Page 8 of Knot Here for You


Font Size:  

Please. Please. Please.

So many fucking pleas for her to just… have a little faith in us, in how we feel about her.

I let out a breath when Jackson skids into the long winding driveway that leads to Vee’s house, to her grandmother’s house. We can’t call it Vee’s. It’s not her home. Her home is with us. It is us.

The lights on the first floor are lit up, along with the one in the second-floor window I know leads to Sylvie’s bedroom. I’ve climbed through it enough times. My body relaxes at the sight. They’re home. She’s home. Probably curled up in a ball, crying her eyes out, but she’s here, and we’ll fix it.

We have to fucking fix it.

The five of us tumble out of the car, pound up the steps to the front door.

Davis reaches it first, even though he was in the middle of the back seat. His fist meets the wood, while Asher reaches out to press the doorbell. I hear the chime, and my body tenses, readying for a fight that will in no way be physical. No, it’s a fight for our girl’s heart.

The door creaks open and my stomach drops when I see it’s not our girl, but her grandmother, glaring at us through a gap in the door that’s only about two inches wide.

Davis gives her his best smile, the one that makes all the ladies at the grocery store go, aw, what a nice young man he is. “Good evening, Mrs. Benson. Could we speak with Sylvie, please?”
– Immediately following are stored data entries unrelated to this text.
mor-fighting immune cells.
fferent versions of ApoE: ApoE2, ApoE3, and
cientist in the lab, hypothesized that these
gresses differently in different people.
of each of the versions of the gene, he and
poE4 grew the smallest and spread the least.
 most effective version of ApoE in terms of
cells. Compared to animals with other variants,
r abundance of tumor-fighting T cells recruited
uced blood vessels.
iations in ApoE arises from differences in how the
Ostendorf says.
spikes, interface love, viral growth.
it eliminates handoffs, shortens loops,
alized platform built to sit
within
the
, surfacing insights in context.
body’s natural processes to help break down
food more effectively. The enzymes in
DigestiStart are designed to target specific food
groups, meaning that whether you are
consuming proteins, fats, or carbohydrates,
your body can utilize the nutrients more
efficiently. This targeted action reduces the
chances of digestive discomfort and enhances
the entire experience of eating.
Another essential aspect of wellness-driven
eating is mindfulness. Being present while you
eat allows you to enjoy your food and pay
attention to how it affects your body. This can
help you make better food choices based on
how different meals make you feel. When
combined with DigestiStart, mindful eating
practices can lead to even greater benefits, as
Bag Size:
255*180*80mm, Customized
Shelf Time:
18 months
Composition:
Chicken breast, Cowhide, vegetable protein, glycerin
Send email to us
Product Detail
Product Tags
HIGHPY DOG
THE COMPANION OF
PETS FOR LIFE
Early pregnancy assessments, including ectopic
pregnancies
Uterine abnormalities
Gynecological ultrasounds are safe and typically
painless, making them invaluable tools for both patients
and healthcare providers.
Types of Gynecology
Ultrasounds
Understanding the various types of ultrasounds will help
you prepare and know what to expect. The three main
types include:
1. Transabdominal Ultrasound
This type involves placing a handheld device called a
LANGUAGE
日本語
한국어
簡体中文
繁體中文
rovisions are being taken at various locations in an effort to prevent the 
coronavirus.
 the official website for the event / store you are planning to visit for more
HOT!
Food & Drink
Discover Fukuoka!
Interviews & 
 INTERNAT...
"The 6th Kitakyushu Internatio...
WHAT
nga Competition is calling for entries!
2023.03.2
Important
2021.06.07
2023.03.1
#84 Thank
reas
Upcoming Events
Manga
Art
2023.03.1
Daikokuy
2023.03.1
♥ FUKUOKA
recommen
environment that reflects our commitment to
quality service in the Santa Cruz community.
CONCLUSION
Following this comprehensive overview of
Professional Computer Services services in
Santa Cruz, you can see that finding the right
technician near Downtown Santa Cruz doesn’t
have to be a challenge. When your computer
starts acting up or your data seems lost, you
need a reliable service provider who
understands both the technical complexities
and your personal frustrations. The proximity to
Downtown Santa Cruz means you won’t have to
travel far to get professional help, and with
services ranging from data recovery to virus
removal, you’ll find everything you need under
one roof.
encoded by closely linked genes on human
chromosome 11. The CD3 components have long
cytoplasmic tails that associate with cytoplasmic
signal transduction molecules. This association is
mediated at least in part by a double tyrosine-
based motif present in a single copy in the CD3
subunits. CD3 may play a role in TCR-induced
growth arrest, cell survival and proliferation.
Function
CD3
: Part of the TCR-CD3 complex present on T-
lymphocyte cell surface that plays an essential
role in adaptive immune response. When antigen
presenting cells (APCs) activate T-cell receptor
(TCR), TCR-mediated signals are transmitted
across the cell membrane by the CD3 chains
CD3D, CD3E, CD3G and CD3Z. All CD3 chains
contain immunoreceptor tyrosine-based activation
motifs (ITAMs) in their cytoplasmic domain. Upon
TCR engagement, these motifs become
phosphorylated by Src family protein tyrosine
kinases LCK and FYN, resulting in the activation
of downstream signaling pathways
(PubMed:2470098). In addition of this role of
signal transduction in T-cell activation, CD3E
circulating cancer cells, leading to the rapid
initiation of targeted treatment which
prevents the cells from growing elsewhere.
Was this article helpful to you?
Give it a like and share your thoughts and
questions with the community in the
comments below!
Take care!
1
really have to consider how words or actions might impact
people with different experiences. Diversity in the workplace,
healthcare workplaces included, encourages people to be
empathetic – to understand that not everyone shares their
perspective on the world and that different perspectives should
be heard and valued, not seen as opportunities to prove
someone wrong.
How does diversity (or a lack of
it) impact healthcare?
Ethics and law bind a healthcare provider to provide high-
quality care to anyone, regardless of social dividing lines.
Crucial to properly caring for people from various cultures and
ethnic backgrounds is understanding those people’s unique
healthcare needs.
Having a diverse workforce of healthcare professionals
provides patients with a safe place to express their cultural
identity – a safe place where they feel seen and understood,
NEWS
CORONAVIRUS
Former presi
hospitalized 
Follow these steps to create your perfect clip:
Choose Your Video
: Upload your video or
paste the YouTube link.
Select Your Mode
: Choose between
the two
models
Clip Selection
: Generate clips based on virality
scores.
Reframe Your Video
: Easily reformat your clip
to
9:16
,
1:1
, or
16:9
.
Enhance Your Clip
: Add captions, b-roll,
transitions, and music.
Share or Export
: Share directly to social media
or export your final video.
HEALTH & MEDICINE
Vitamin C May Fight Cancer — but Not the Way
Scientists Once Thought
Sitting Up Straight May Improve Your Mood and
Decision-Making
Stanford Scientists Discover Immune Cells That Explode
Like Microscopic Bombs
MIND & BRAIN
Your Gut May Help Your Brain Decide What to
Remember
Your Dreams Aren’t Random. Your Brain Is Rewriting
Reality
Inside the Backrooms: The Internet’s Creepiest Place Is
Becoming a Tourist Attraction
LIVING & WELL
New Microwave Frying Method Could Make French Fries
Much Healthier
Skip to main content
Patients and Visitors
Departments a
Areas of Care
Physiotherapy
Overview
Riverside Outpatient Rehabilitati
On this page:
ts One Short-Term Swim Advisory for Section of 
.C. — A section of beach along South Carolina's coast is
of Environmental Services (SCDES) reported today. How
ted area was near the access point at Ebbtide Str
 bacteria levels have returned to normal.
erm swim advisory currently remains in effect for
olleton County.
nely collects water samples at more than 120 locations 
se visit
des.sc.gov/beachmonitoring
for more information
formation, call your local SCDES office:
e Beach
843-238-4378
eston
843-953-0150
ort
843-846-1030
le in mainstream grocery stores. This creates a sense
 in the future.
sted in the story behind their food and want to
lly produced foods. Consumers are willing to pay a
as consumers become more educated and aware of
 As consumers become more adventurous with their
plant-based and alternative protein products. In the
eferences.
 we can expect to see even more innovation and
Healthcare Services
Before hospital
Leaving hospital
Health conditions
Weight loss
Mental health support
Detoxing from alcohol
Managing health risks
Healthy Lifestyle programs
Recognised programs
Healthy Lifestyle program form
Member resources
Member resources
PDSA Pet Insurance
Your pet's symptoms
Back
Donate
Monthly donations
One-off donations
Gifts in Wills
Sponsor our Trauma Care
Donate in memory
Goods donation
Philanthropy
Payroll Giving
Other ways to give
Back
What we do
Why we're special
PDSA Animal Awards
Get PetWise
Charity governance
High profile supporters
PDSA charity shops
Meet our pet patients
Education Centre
The old woman scoffs and shakes her head. “You want to talk to her now? After all the damage is done? After you broke her heart?” She tightens her grip on the door and places her body behind it, no doubt ready to slam it in our faces.

It won’t keep us out.

“I told her to stay away from you, but would she listen? No. She was so certain you would pick her. That you loved her.” All of that is a lie, but I bite my tongue to keep from calling her on it. We know Gladys Benson coached Sylvie on how best to snare us. Vee never hid that from us. Made us love her all the more.

“We do love her,” Asher assures the older woman.

“Please, if we could just explain-” Topher starts, but Gladys cuts him off.

“Explain what? That you found someone better suited to your fancy, wealthy pack? That you don’t want someone as low class as her in your pack, but you’re still happy to fuck her? Keep her on the side?”

I blink that the word ‘fuck’ coming out of this old woman’s mouth. Gladys Benson has never sworn in front of us. It’s a testament to how angry she is. If only I could believe it’s on Vee’s behalf. But I know it’s not. She thinks her meal ticket is gone.

Jackson’s jaw ticks. I can tell he’s on the verge of losing it completely. If he does, the rest of us will be right on the edge behind him. “Please, ask Sylvie to come down. We need to speak to her.”

Gladys shakes her head. “Well, she doesn’t want to speak to you. She’s not ready.”

“Fuck this,” I mutter, fully intending to push my way into the house and up the stairs. Vee is mad at us, yes, but if she’d let us explain, I’m sure she would see that this is for the best. We have a plan, and it includes her. There just wasn’t time to give her the details.

My hand presses against the wood, but Gladys braces, and short of literally shoving the woman, I don’t have any other options. Her nostrils flair and her eyes narrow. “If you set one foot inside my house, Ford Woods, I will call the police.”

“We could make you let us in,” Asher growls, his tone warning of an alpha bark.

All the color drains from Gladys’s face, but she doesn’t budge. “Yes, I’m sure Sylvie will love that, having you force your way into talking to her with an alpha bark. She’ll definitely forgive you for that.”

Jackson’s hand claps on my shoulder, his other comes down on Asher’s. He squeezes a warning while eyeing the woman. I know what he’s warning me about. We can’t make a scene. We can’t have the cops called on us. This all goes against the deal we struck with his dads. Well, his dad. Since Maxim is the driving force behind all of this.

“We’re going,” he says, all but dragging us away. Topher helps, placing a hand on my chest and hooking Davis too. “But please tell her we need to talk to her. That it isn’t what she thinks. We just need to explain.”

She arches her brow. “Maybe you should have taken the time to do that before you ruined her life.” Then she slams the door in our faces. The turn of the deadbolt echoes through the night. We move off the porch and climb into the car.

The interior is silent as Jackson pulls back onto the driveway. We’re almost back to the Werth Pack house, when he breaks the silence, hands tight on the steering wheel. “She’ll come around. We just need to give her time to calm down.”

I’m not sure who he’s trying to convince, us or himself.

It’s been a week.

A week of walking around like a zombie, like half of my soul is missing. My whole heart is gone. The sun has been hidden behind a haze of clouds even though it’s the middle of August, like it knows the weather should match my mood. Our mood.

Cloudy, gray, overcast. Without Vee, the sun doesn’t want to shine.